■ **QUOTED TEXT**:
# Internet on the beach



## ryanh_106 (May 16, 2007)

Yes, you can already see this is going to be an interesting one! lol

Basically im involved in a free music festival thats taking place on a beach. There has been much talk about what a shame it is we cant have a live webcam on the net from the festival but as a so called "geek" i dont like to give up that easily! 

Is there any way anyone could think of to make this work... I figure it would be pretty easy to get my laptop linked up with a video camera, some pretty software and Apache and you could have a hosted video feed. Whether this would be realtime or static pic every minute or so, and whether it would include audio or not would depend on bandwidth available obv but I reakon it could be done. 

Now for the internet bit. Im thinking I know I can use my 3G phone as a modem, would I be able to use that as an uplink? I dont know enough about the capabilities of that. If it was possible im sure I could get 3 to provide the service for 3 days for a bit of a mention...

There is also a HUGE internet connection at the Spa, which is a couple of hundred yards away but in direct line of site, is there any equipment that can transmit internet over that sort of range?? Again I have no idea, thats where I was hoping someone here could help...

Suggestions?

Cheers
Ryan


----------



## MRDEXDEE (Jun 6, 2007)

i am not completely sure how they have did this but theres a beach in the us which has got complete wireless on it perhaps you could use a similar unit to get a decent signal from the said spa to your site they appear to have a connection speed of 6mbs so i would think that should be enough to stream a live feed
heres the link http://www.wifihermosabeach.com/


----------



## ryanh_106 (May 16, 2007)

■ **WRITTEN EXERCISE 1**:
Translate this sentence from the forum thread about internet on the beach into Spanish: "Basically im involved in a free music festival thats taking place on a beach."

Stored entries:

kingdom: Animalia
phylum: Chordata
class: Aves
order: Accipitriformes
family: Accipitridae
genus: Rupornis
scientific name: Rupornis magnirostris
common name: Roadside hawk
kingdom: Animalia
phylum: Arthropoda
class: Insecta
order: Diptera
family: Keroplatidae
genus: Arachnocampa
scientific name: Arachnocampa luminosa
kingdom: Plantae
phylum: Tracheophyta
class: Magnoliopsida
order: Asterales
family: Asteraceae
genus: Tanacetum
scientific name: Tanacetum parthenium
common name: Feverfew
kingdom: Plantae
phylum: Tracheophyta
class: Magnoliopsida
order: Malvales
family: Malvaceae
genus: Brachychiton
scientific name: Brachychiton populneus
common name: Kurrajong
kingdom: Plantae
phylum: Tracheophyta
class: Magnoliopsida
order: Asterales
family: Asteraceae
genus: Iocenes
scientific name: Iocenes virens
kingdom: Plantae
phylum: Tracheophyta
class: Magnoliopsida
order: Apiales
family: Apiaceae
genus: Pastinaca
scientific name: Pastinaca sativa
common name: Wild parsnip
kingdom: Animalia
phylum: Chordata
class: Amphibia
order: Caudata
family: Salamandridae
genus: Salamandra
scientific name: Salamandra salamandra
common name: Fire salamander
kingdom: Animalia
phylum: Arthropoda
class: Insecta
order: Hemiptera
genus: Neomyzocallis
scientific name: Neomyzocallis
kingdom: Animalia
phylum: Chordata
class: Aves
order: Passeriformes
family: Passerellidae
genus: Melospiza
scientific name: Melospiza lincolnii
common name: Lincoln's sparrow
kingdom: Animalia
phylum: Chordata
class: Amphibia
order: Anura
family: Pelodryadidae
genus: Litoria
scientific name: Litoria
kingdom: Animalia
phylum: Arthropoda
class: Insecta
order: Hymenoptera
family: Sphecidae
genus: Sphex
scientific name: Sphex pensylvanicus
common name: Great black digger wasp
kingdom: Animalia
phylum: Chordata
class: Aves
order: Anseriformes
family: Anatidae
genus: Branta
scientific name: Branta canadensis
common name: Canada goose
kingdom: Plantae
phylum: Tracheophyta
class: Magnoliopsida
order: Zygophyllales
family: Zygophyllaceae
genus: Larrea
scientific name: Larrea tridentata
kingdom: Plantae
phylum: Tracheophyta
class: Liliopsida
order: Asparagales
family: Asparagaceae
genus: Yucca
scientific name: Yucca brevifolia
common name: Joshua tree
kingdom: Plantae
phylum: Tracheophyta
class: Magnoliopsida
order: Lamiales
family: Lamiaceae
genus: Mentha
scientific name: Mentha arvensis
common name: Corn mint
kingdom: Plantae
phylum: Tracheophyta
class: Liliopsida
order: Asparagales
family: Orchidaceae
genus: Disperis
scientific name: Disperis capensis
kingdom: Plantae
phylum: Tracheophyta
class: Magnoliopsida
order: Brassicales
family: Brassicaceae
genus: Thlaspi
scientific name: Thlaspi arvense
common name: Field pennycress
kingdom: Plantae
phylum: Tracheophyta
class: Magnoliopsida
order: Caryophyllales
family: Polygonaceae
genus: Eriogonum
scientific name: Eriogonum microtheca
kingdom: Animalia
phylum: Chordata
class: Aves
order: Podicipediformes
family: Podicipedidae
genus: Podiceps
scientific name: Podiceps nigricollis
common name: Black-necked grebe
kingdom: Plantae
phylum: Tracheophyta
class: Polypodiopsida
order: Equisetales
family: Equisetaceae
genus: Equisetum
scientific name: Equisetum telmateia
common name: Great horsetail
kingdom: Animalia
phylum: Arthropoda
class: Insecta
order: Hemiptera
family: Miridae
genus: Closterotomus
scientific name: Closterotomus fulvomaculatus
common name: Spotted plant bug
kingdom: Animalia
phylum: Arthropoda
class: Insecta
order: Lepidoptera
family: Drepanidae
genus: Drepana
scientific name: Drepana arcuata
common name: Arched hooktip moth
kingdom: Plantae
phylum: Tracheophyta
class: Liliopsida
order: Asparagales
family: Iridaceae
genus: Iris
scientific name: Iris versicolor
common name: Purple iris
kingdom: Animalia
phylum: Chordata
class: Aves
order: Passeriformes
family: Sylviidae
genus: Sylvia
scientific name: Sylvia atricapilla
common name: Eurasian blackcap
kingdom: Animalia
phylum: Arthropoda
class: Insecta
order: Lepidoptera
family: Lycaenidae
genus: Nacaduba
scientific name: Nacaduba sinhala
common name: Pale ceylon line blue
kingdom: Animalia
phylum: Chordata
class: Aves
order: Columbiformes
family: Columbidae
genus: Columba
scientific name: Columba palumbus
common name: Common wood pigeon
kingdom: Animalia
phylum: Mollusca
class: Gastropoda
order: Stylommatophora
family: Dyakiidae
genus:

■ **WRITTEN EXERCISE 2**:
From the records, extract the lines starting at the line that contains "order: Podicipediformes" and ending at the line that contains "scientific name: Drepana arcuata", copying them unchanged.

■ **COMPLETE OUTPUT 1**:
Básicamente estoy involucrado en un festival de música gratuito que se celebra en una playa.

■ **COMPLETE OUTPUT 2**:
order: Podicipediformes
family: Podicipedidae
genus: Podiceps
scientific name: Podiceps nigricollis
common name: Black-necked grebe
kingdom: Plantae
phylum: Tracheophyta
class: Polypodiopsida
order: Equisetales
family: Equisetaceae
genus: Equisetum
scientific name: Equisetum telmateia
common name: Great horsetail
kingdom: Animalia
phylum: Arthropoda
class: Insecta
order: Hemiptera
family: Miridae
genus: Closterotomus
scientific name: Closterotomus fulvomaculatus
common name: Spotted plant bug
kingdom: Animalia
phylum: Arthropoda
class: Insecta
order: Lepidoptera
family: Drepanidae
genus: Drepana
scientific name: Drepana arcuata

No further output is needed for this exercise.